A controversial provision in the National Defense Authorization Bill that would “affirm” the President’s supposed power to wage perpetual war anywhere on Earth against undefined enemies – including Americans in the United States – is attracting fierce criticism from across the political spectrum.
The language was inserted into the bill by Rep. Howard McKeon (R-Calif.), the chairman of the Armed Services Committee, who unveiled it last week. President Obama never even requested the sweeping powers. In fact, the administration believes it already has all the authority it needs to wage the terror war.
But a coalition of advocates is now furiously attempting to downplay the measure’s significance, claiming it simply re-affirms the executive branch’s power to carry on the “War on Terror” for as long as there might be “terror” in the world. From the Washington Post to the Wall Street Journal, establishment media outlets are painting the proposed language as a harmless statement acknowledging that the terror war is legal.
But the reality is that the provision in question is extremely dangerous, according to critics. And it is also very different from past authorizations to use military force.
The provision would, for example, purport to give the President unchecked power – maybe even the duty – to attack unspecified countries, organizations, and people no matter where in the world they might be located. All with no limitations whatsoever. It purports to cede “the authority to use all necessary and appropriate force” to the executive branch in its never-ending battle against unnamed countries, organizations, and people.
The military could even be used to go after Americans in America. And the targets would not even have to represent a national security risk to the United States – real or otherwise – based on the language in the bill. So-called “belligerents,” Americans included, could be detained without trial until the end of hostilities. And that “end” may never come. Even “substantially supporting” somebody or some group the government deemed an enemy could get a person jailed indefinitely with no charges.

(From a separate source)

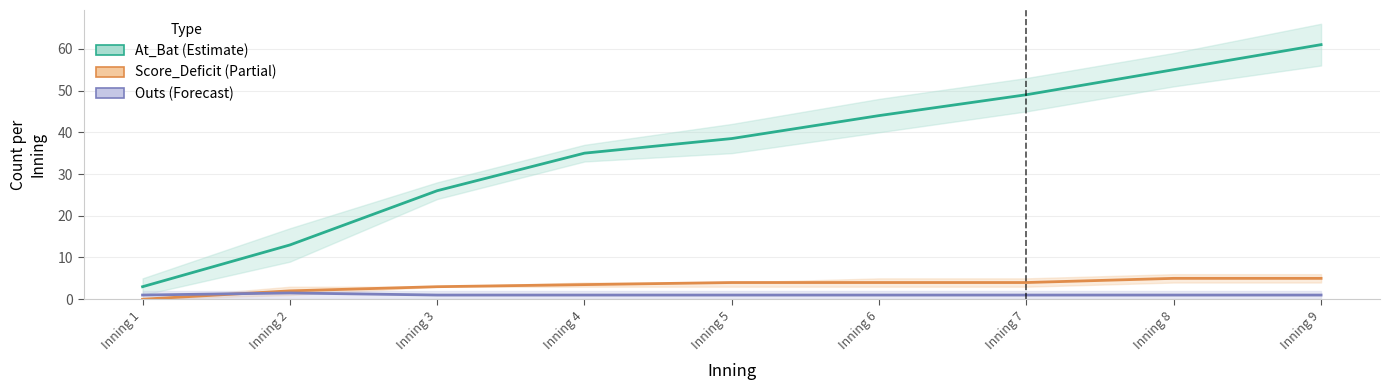

Rank the categories by Outs (Forecast) value from lowest to highest.

Inning 1, Inning 3, Inning 4, Inning 5, Inning 6, Inning 7, Inning 8, Inning 9, Inning 2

Of course, opposition to the provision is growing rapidly. A coalition of almost two dozen groups – human-rights, anti-war, Christian, Jewish, Islamic, and other organizations – recently sent a strongly-worded letter to the Armed Services Committee urging it to stop the proposal.
“This monumental legislation – with a large-scale and practically irrevocable delegation of war power from Congress to the President – could commit the United States to a worldwide war without clear enemies, without any geographical boundaries,” noted the letter, pointing out that it would permit the use of military force within America. There would be no boundaries related to time or objectives to be accomplished.
“At minimum, Congress should hold hearings and follow regular order before even considering such sweeping legislation,” the organizations wrote. “The proposed new Declaration of War would be without precedent in the scope of war authority or duties transferred by Congress to the President.… If Congress broadly turns over to the President the power that Article I of the Constitution provides to Congress to declare war, it very likely will never get the power back.”